The results announced on July 23 topped the projections of analysts who steer the way investors tend to react to financial reports. That helped lift Apple’s stock by $14.61, or more than 3 percent, to $433.60 in extended trading after the numbers came out. The shares still remain down more than 35 percent since the latest model of the iPhone came out 10 months ago.
The downturn largely reflects the intensifying competition in the smartphone and tablet computer markets. Apple defined and then dominated for several years to propel the company into a hyper-growth phase that enthralled Wall Street. But there are now signs that Apple’s once seemingly irrepressible growth is stalling as rivals such as Google, Samsung and Amazon make inroads largely by undercutting Apple’s prices. The competitive pressure has prompted Apple to sell older models of its iPhones at prices below the newest model and introduce a smaller, less expensive version of its iPad.
The impact of that shift can be seen in Apple’s fiscal third quarter, a three-month period ending in June.

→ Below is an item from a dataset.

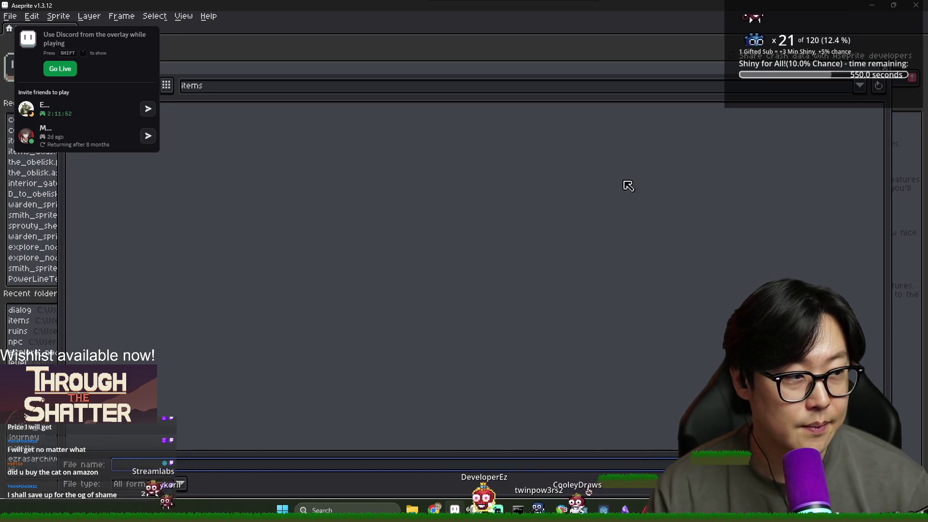
pyautogui.click(481, 87)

It marked the second straight quarter that Apple’s earnings have fallen from the previous year after a decade of steadily rising profits. The company earned $6.9 billion, or $7.47 per share, in its fiscal third quarter, a 22 percent drop from $8.8 billion, or $9.32 per share. Apple’s revenue during the quarter barely budged from last year, resulting in the smallest gain since the Cupertino, California company unleashed a mobile computing revolution with the iPhone’s debut six years ago.
Revenue totaled $35.3 billion in the latest quarter versus $35 billion a year ago.